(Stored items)
= = = =

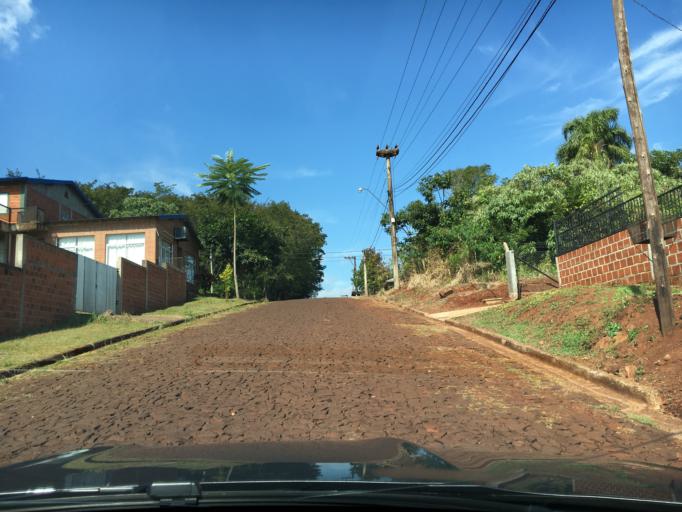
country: AR
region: Misiones
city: Puerto Rico
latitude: -26.8184
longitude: -55.0361
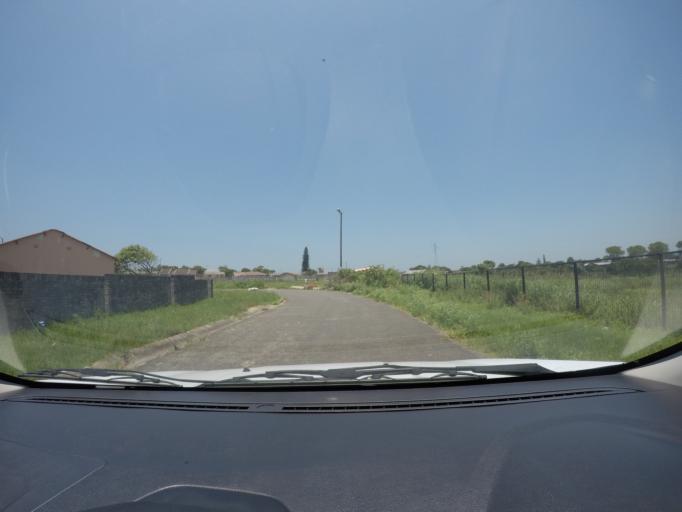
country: ZA
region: KwaZulu-Natal
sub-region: uThungulu District Municipality
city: eSikhawini
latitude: -28.8816
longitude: 31.8994
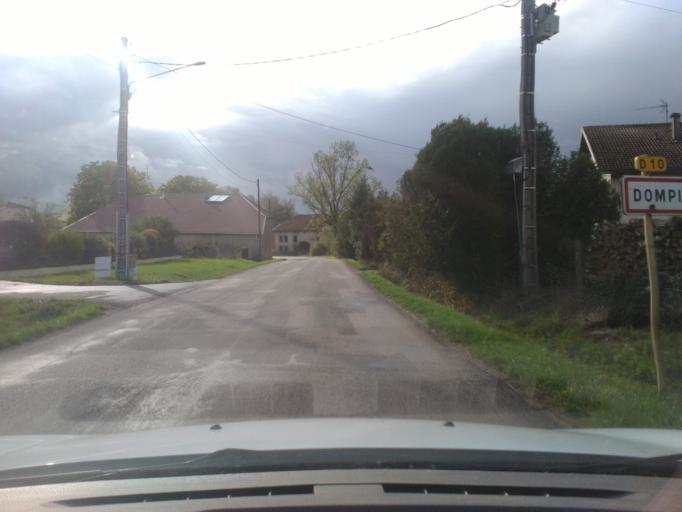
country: FR
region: Lorraine
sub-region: Departement des Vosges
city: Aydoilles
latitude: 48.2531
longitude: 6.5689
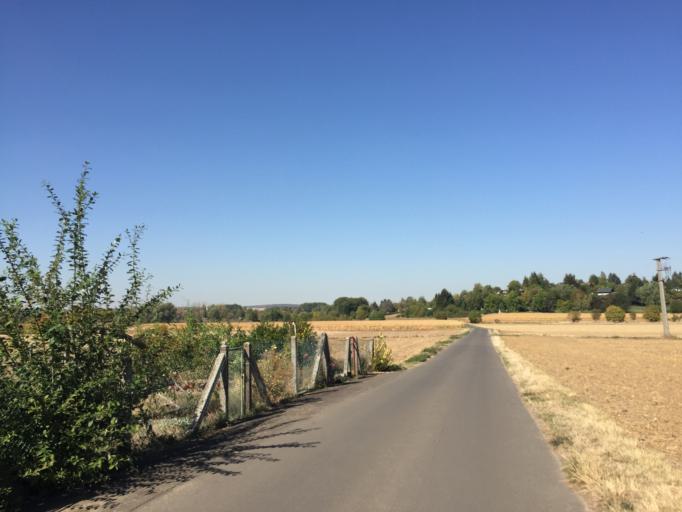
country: DE
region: Hesse
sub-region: Regierungsbezirk Giessen
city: Hungen
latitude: 50.4450
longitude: 8.9209
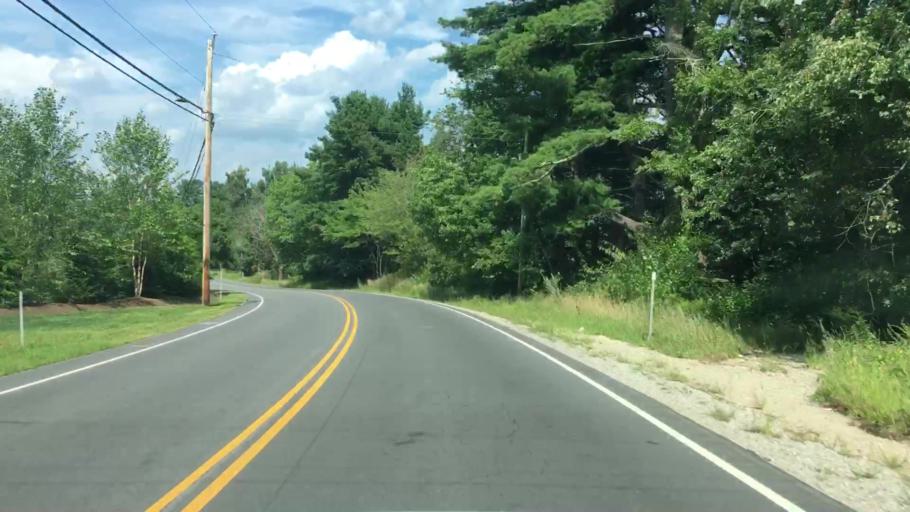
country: US
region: New Hampshire
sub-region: Rockingham County
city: Windham
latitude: 42.7981
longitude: -71.3527
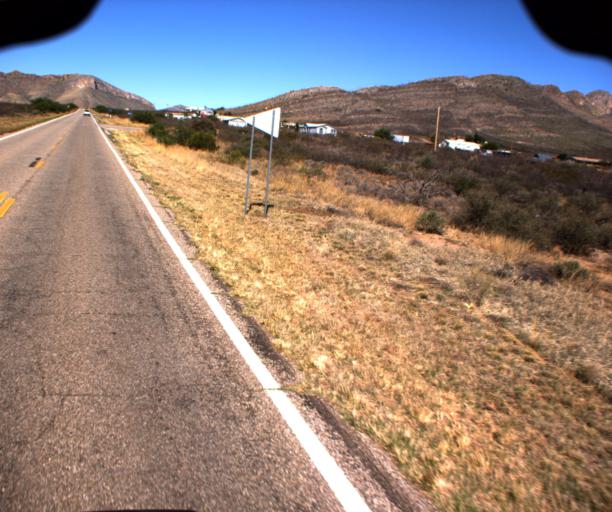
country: US
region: Arizona
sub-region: Cochise County
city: Huachuca City
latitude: 31.6921
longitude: -110.3810
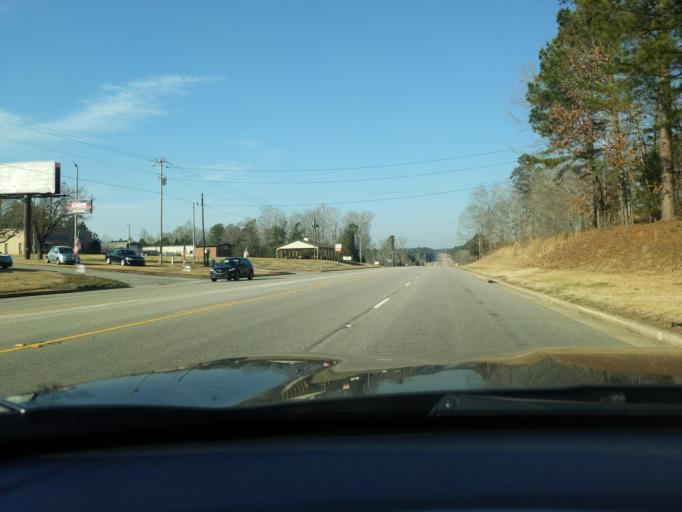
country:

= = = =

Given problem |
Repeat the lines of every record above word for word, leaving out the pictures.

The result |
country: AR
region: Misiones
city: Puerto Rico
latitude: -26.8184
longitude: -55.0361
country: ZA
region: KwaZulu-Natal
sub-region: uThungulu District Municipality
city: eSikhawini
latitude: -28.8816
longitude: 31.8994
country: FR
region: Lorraine
sub-region: Departement des Vosges
city: Aydoilles
latitude: 48.2531
longitude: 6.5689
country: DE
region: Hesse
sub-region: Regierungsbezirk Giessen
city: Hungen
latitude: 50.4450
longitude: 8.9209
country: US
region: New Hampshire
sub-region: Rockingham County
city: Windham
latitude: 42.7981
longitude: -71.3527
country: US
region: Arizona
sub-region: Cochise County
city: Huachuca City
latitude: 31.6921
longitude: -110.3810
country:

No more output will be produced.